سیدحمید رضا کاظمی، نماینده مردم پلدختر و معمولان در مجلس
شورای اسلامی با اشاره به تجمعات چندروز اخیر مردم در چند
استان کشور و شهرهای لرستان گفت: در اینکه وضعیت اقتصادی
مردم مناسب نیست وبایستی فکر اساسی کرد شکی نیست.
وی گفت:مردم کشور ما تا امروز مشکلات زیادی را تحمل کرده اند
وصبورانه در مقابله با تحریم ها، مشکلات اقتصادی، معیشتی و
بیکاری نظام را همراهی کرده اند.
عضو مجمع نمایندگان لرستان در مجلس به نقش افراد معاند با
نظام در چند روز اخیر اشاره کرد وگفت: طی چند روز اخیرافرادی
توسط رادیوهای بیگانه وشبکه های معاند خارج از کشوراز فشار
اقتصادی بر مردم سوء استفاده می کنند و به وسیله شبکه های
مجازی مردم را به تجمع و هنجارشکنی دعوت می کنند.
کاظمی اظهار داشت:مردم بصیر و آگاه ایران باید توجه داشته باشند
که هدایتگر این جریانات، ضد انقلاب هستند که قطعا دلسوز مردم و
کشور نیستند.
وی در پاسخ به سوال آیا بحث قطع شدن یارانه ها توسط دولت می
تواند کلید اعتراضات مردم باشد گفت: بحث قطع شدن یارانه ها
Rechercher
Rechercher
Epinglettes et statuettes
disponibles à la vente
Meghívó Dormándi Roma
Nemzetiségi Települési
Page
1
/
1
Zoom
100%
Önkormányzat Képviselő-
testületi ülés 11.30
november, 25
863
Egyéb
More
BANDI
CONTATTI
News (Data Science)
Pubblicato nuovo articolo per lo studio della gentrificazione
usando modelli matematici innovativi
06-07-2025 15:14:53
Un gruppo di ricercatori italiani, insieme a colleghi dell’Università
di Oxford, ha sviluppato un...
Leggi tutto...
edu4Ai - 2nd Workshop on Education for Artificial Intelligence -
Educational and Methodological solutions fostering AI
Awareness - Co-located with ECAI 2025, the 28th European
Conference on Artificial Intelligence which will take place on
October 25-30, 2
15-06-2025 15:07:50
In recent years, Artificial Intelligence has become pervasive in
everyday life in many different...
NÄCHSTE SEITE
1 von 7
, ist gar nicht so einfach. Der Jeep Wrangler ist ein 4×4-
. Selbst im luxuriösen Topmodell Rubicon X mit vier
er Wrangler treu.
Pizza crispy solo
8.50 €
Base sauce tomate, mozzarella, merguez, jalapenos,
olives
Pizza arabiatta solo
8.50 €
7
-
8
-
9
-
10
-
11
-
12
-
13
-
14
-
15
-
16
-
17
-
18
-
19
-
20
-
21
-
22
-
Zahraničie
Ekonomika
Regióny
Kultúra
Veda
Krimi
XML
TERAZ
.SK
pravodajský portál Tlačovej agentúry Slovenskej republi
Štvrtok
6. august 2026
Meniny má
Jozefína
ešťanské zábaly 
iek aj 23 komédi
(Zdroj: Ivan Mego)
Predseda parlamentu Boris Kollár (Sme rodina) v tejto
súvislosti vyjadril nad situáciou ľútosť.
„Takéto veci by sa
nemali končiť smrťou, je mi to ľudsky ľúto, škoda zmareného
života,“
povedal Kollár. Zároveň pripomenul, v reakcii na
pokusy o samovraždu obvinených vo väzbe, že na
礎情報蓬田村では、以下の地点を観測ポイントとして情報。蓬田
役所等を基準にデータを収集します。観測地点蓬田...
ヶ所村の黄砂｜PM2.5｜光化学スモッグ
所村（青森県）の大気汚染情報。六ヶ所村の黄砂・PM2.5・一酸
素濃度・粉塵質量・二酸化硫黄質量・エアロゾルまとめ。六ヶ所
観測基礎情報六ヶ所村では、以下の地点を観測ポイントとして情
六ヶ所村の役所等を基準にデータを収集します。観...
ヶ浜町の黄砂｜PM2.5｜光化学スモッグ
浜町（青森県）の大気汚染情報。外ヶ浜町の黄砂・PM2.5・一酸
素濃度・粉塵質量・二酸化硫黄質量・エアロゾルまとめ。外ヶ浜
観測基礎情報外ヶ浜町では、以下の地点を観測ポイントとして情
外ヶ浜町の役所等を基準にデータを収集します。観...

#####

REQUIRED ACTION: Start to finish, give the listing again exactly.

YOUR RESPONSE:
سیدحمید رضا کاظمی، نماینده مردم پلدختر و معمولان در مجلس
شورای اسلامی با اشاره به تجمعات چندروز اخیر مردم در چند
استان کشور و شهرهای لرستان گفت: در اینکه وضعیت اقتصادی
مردم مناسب نیست وبایستی فکر اساسی کرد شکی نیست.
وی گفت:مردم کشور ما تا امروز مشکلات زیادی را تحمل کرده اند
وصبورانه در مقابله با تحریم ها، مشکلات اقتصادی، معیشتی و
بیکاری نظام را همراهی کرده اند.
عضو مجمع نمایندگان لرستان در مجلس به نقش افراد معاند با
نظام در چند روز اخیر اشاره کرد وگفت: طی چند روز اخیرافرادی
توسط رادیوهای بیگانه وشبکه های معاند خارج از کشوراز فشار
اقتصادی بر مردم سوء استفاده می کنند و به وسیله شبکه های
مجازی مردم را به تجمع و هنجارشکنی دعوت می کنند.
کاظمی اظهار داشت:مردم بصیر و آگاه ایران باید توجه داشته باشند
که هدایتگر این جریانات، ضد انقلاب هستند که قطعا دلسوز مردم و
کشور نیستند.
وی در پاسخ به سوال آیا بحث قطع شدن یارانه ها توسط دولت می
تواند کلید اعتراضات مردم باشد گفت: بحث قطع شدن یارانه ها
Rechercher
Rechercher
Epinglettes et statuettes
disponibles à la vente
Meghívó Dormándi Roma
Nemzetiségi Települési
Page
1
/
1
Zoom
100%
Önkormányzat Képviselő-
testületi ülés 11.30
november, 25
863
Egyéb
More
BANDI
CONTATTI
News (Data Science)
Pubblicato nuovo articolo per lo studio della gentrificazione
usando modelli matematici innovativi
06-07-2025 15:14:53
Un gruppo di ricercatori italiani, insieme a colleghi dell’Università
di Oxford, ha sviluppato un...
Leggi tutto...
edu4Ai - 2nd Workshop on Education for Artificial Intelligence -
Educational and Methodological solutions fostering AI
Awareness - Co-located with ECAI 2025, the 28th European
Conference on Artificial Intelligence which will take place on
October 25-30, 2
15-06-2025 15:07:50
In recent years, Artificial Intelligence has become pervasive in
everyday life in many different...
NÄCHSTE SEITE
1 von 7
, ist gar nicht so einfach. Der Jeep Wrangler ist ein 4×4-
. Selbst im luxuriösen Topmodell Rubicon X mit vier
er Wrangler treu.
Pizza crispy solo
8.50 €
Base sauce tomate, mozzarella, merguez, jalapenos,
olives
Pizza arabiatta solo
8.50 €
7
-
8
-
9
-
10
-
11
-
12
-
13
-
14
-
15
-
16
-
17
-
18
-
19
-
20
-
21
-
22
-
Zahraničie
Ekonomika
Regióny
Kultúra
Veda
Krimi
XML
TERAZ
.SK
pravodajský portál Tlačovej agentúry Slovenskej republi
Štvrtok
6. august 2026
Meniny má
Jozefína
ešťanské zábaly 
iek aj 23 komédi
(Zdroj: Ivan Mego)
Predseda parlamentu Boris Kollár (Sme rodina) v tejto
súvislosti vyjadril nad situáciou ľútosť.
„Takéto veci by sa
nemali končiť smrťou, je mi to ľudsky ľúto, škoda zmareného
života,“
povedal Kollár. Zároveň pripomenul, v reakcii na
pokusy o samovraždu obvinených vo väzbe, že na
礎情報蓬田村では、以下の地点を観測ポイントとして情報。蓬田
役所等を基準にデータを収集します。観測地点蓬田...
ヶ所村の黄砂｜PM2.5｜光化学スモッグ
所村（青森県）の大気汚染情報。六ヶ所村の黄砂・PM2.5・一酸
素濃度・粉塵質量・二酸化硫黄質量・エアロゾルまとめ。六ヶ所
観測基礎情報六ヶ所村では、以下の地点を観測ポイントとして情
六ヶ所村の役所等を基準にデータを収集します。観...
ヶ浜町の黄砂｜PM2.5｜光化学スモッグ
浜町（青森県）の大気汚染情報。外ヶ浜町の黄砂・PM2.5・一酸
素濃度・粉塵質量・二酸化硫黄質量・エアロゾルまとめ。外ヶ浜
観測基礎情報外ヶ浜町では、以下の地点を観測ポイントとして情
外ヶ浜町の役所等を基準にデータを収集します。観...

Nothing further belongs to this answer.